In the first book of the Corpus Hermeticum, entitled Poimandres, a vision appears while the narrator, is thinking of all the things that are, when his thinking soared and his senses were restrained, "...like someone heavy with sleep..." Corpus Hermeticum at 1. After seeing this great vision of the creation of existence, the narrator is told, "This is what you must know, that in you which sees and hears is the word of the lord, but your mind is god, the father...understand then the light and recognize it." Corpus Hermeticum at 2.
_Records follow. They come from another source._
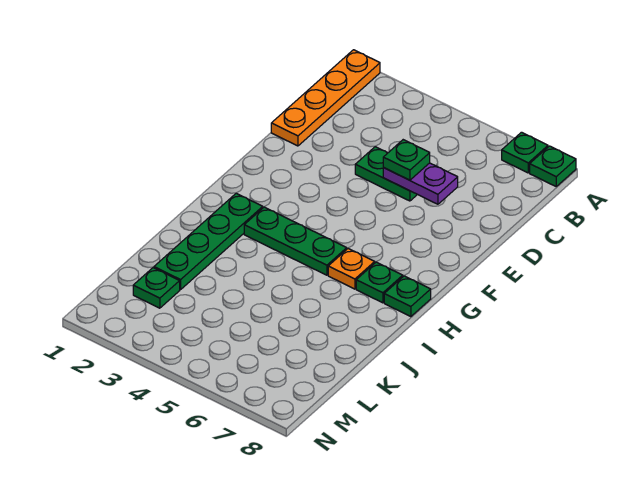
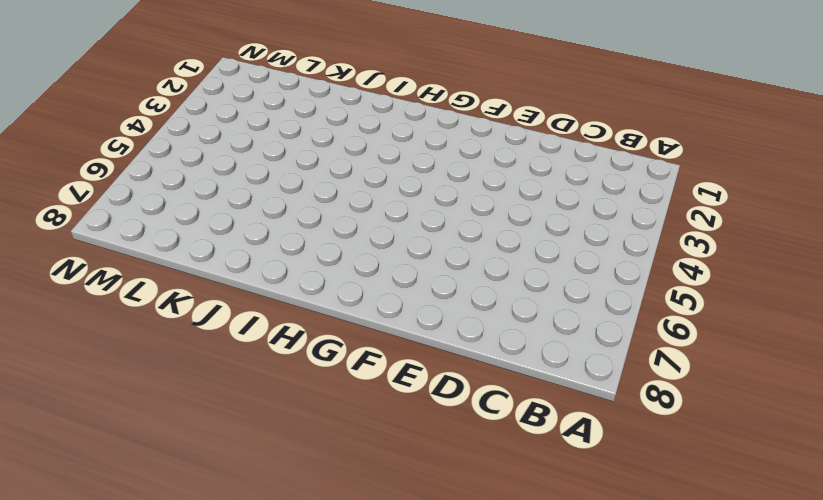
none -> orange 1x4 plate [271,50,380,146]
none -> green 1x1 plate [502,132,548,173]
none -> green 1x1 plate [530,146,576,186]

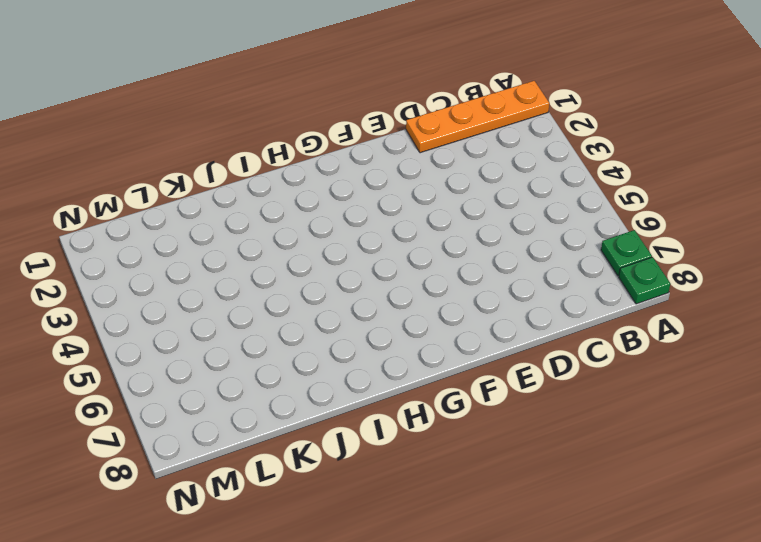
none -> green 1x2 plate [355,147,417,201]
none -> green 1x4 plate [154,193,263,290]
none -> green 1x3 plate [244,207,347,275]

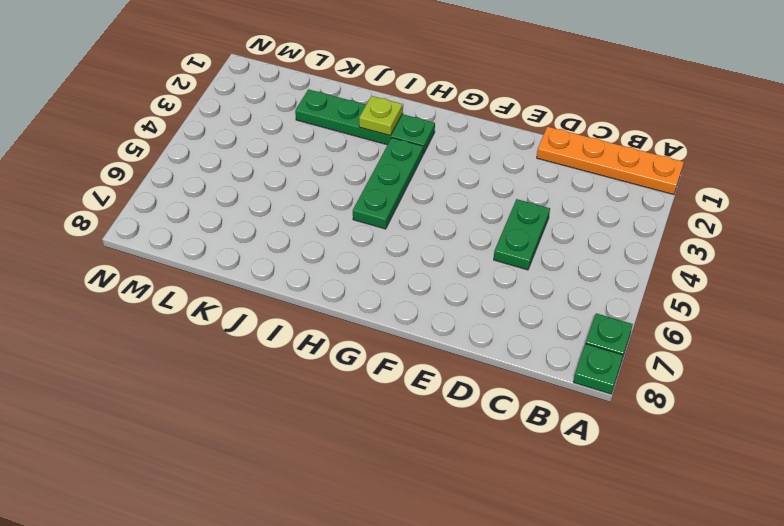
lime 1x1 plate [359,96,402,136] -> none
none -> orange 1x1 plate [328,249,375,289]
none -> green 1x1 plate [356,262,403,303]
none -> green 1x1 plate [384,276,431,317]

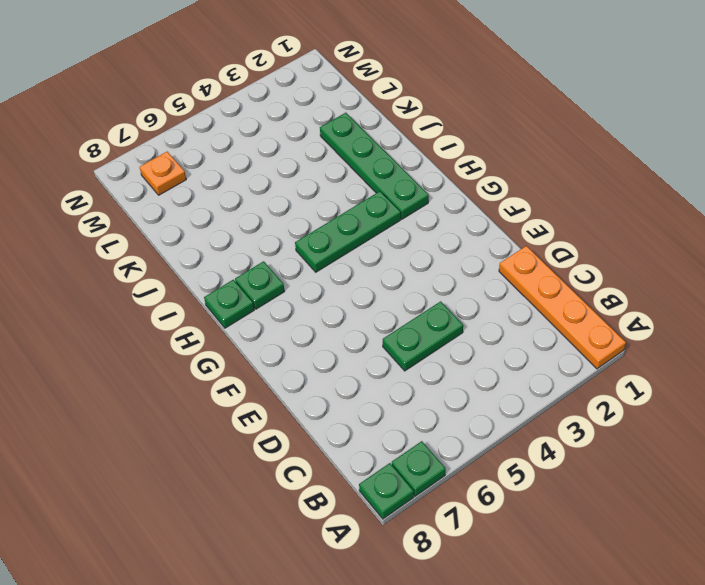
orange 1x1 plate [140,152,186,195] -> orange 1x1 plate moved to [328,249,375,289]
none -> green 1x1 plate [133,268,180,308]
none -> purple 1x2 plate [383,163,458,204]
none -> green 1x1 plate [383,140,430,180]

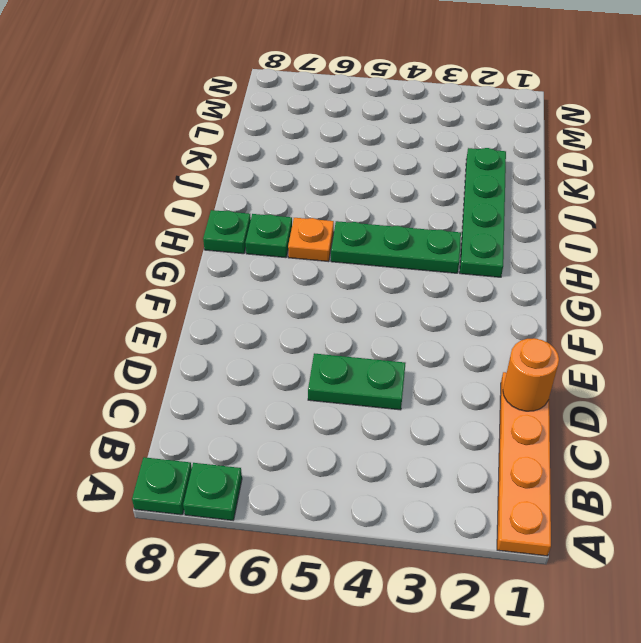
orange 1x1 round brick [503,338,559,411] -> none
none -> green 1x1 plate [133,268,180,308]
none -> purple 1x2 plate [383,163,458,204]
none -> green 1x1 plate [383,140,430,180]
This is not, of course, to say that our ego mind is the One, but rather that the One dwells within us and is directly, at least potentially available to us through our minds. This is the quest of Hermetic Gnosis, not merely to study, but to authentically and completely realize our true Divine nature. Thus we must seek to press beyond our surface ego natures and its concerns.

One of my most characteristic anxiety dreams was that I was moving and I had so many possessions that I couldn't pack them all or hold onto all of them. Recently I had a dream in which I was traveling and I lost my baggage. This time, however, I gained sufficient lucidity to say, "I don't need any baggage, I don't need anything, this is a dream." Upon waking to my mundane life and worries, I thought, "if I have awoken in my dreams to this, when will I awaken to the same realization in my waking life?" This is my quest on the path of Hermetic Gnosis of which I have taken only the first dreaming step.